--- The input ---
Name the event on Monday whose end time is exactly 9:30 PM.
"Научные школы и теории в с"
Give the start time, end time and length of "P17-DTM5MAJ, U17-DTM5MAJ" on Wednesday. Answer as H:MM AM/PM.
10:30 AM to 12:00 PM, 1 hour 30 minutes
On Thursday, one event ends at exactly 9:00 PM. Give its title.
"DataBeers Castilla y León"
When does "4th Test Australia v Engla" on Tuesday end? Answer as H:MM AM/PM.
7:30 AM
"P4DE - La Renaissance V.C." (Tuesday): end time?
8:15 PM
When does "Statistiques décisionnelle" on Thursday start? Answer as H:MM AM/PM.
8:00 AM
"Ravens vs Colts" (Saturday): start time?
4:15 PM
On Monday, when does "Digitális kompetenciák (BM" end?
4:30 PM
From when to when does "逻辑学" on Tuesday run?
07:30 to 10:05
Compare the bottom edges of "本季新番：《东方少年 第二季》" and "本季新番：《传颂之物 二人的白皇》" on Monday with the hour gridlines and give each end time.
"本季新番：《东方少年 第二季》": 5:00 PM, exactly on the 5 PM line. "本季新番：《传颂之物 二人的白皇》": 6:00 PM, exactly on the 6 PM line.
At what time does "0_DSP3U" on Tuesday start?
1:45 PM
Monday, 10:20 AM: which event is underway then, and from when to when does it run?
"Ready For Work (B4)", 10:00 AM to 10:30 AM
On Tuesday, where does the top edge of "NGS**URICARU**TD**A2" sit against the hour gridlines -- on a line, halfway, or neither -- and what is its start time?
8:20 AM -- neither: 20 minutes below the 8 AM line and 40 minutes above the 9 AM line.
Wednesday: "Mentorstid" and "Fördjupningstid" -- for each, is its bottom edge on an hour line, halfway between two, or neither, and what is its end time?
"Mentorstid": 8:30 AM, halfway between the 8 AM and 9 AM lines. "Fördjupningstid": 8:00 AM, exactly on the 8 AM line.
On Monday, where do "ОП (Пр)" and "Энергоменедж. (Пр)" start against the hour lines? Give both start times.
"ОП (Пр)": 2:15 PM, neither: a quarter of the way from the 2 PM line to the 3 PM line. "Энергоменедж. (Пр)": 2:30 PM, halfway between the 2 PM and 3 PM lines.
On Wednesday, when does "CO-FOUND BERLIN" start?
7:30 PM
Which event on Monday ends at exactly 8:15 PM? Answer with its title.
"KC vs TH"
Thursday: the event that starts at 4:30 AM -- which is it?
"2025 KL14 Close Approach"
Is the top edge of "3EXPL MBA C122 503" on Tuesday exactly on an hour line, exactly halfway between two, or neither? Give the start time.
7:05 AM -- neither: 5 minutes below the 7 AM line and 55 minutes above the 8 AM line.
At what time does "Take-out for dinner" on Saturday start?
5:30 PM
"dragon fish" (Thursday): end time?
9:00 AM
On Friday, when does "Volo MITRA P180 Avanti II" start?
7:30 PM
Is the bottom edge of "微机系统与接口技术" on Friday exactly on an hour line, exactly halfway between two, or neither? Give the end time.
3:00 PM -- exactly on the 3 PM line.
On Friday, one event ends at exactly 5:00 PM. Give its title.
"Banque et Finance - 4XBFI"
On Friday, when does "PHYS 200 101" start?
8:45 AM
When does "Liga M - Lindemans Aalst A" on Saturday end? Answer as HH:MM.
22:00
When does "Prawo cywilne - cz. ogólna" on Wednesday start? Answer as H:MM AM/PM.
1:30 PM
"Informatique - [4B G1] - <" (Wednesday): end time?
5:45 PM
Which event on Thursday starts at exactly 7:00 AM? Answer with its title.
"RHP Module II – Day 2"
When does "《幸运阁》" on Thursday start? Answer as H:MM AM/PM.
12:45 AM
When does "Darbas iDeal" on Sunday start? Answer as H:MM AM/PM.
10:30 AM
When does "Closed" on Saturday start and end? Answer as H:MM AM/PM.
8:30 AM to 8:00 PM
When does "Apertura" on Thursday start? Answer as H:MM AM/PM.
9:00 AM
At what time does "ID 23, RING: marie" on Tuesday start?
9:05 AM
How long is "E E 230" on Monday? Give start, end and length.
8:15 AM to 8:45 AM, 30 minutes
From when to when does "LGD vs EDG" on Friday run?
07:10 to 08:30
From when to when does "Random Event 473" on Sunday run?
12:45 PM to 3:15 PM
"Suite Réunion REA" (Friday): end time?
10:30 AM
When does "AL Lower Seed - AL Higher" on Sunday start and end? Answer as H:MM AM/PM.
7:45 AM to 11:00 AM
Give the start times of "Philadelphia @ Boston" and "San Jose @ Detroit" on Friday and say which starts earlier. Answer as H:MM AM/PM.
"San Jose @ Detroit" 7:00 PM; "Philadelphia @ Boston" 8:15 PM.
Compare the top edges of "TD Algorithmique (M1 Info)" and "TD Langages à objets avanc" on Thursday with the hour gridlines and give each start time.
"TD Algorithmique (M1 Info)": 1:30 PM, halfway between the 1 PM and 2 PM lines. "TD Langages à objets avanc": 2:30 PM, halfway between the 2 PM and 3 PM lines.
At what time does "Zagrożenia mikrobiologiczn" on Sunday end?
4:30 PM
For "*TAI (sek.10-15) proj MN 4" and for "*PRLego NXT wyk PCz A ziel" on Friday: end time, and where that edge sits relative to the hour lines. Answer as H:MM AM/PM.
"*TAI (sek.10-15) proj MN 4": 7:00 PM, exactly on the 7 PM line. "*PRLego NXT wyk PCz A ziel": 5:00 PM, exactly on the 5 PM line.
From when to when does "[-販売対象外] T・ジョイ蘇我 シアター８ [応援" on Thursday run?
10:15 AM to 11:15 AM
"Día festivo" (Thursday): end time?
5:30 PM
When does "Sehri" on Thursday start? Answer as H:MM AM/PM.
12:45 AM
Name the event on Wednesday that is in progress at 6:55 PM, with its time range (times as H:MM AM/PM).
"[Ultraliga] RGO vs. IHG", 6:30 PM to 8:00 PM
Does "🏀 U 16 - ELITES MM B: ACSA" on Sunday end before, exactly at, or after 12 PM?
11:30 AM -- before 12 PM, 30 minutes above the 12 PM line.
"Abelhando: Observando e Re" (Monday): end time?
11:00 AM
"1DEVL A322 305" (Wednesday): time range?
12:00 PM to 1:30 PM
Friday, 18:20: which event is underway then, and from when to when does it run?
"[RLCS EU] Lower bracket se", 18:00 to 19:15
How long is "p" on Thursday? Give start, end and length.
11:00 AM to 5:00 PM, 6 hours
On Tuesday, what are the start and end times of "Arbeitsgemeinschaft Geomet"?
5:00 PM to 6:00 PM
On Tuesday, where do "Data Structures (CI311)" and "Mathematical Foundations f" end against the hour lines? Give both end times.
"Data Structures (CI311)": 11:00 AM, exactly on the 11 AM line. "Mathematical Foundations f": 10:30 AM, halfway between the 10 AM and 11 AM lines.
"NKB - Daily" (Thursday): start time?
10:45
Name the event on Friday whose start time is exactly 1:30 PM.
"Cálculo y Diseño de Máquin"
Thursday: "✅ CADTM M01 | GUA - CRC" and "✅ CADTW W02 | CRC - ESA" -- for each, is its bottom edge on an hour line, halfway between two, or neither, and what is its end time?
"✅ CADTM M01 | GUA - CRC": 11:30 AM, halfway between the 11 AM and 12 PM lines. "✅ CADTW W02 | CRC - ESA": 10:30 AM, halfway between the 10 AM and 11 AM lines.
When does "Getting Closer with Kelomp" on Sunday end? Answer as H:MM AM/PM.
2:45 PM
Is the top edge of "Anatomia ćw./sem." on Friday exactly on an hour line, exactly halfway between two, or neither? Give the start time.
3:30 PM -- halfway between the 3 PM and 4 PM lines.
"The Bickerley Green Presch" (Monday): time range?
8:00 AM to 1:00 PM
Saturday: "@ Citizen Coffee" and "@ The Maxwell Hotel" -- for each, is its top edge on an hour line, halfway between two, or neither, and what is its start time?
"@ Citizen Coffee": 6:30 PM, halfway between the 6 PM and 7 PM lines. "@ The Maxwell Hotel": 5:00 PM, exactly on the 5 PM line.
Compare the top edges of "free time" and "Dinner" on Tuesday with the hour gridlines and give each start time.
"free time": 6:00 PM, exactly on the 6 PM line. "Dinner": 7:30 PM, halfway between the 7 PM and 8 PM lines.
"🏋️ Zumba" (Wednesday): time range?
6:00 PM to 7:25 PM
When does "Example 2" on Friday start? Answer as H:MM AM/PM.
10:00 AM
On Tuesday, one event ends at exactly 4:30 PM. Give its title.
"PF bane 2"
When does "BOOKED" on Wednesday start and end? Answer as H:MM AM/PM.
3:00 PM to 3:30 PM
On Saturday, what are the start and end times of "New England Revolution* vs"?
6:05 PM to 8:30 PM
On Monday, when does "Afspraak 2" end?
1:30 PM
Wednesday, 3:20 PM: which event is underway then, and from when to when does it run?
---
**Your objective:**
In the lines starting at the one that contains "on Tuesday with" and ending at the end of the items, change "Answer as H:MM AM/PM" to "Use the H:MM AM/PM format". Write those lines out again with everything else left as it is.

**Result of this task:**
Compare the top edges of "free time" and "Dinner" on Tuesday with the hour gridlines and give each start time.
"free time": 6:00 PM, exactly on the 6 PM line. "Dinner": 7:30 PM, halfway between the 7 PM and 8 PM lines.
"🏋️ Zumba" (Wednesday): time range?
6:00 PM to 7:25 PM
When does "Example 2" on Friday start? Use the H:MM AM/PM format.
10:00 AM
On Tuesday, one event ends at exactly 4:30 PM. Give its title.
"PF bane 2"
When does "BOOKED" on Wednesday start and end? Use the H:MM AM/PM format.
3:00 PM to 3:30 PM
On Saturday, what are the start and end times of "New England Revolution* vs"?
6:05 PM to 8:30 PM
On Monday, when does "Afspraak 2" end?
1:30 PM
Wednesday, 3:20 PM: which event is underway then, and from when to when does it run?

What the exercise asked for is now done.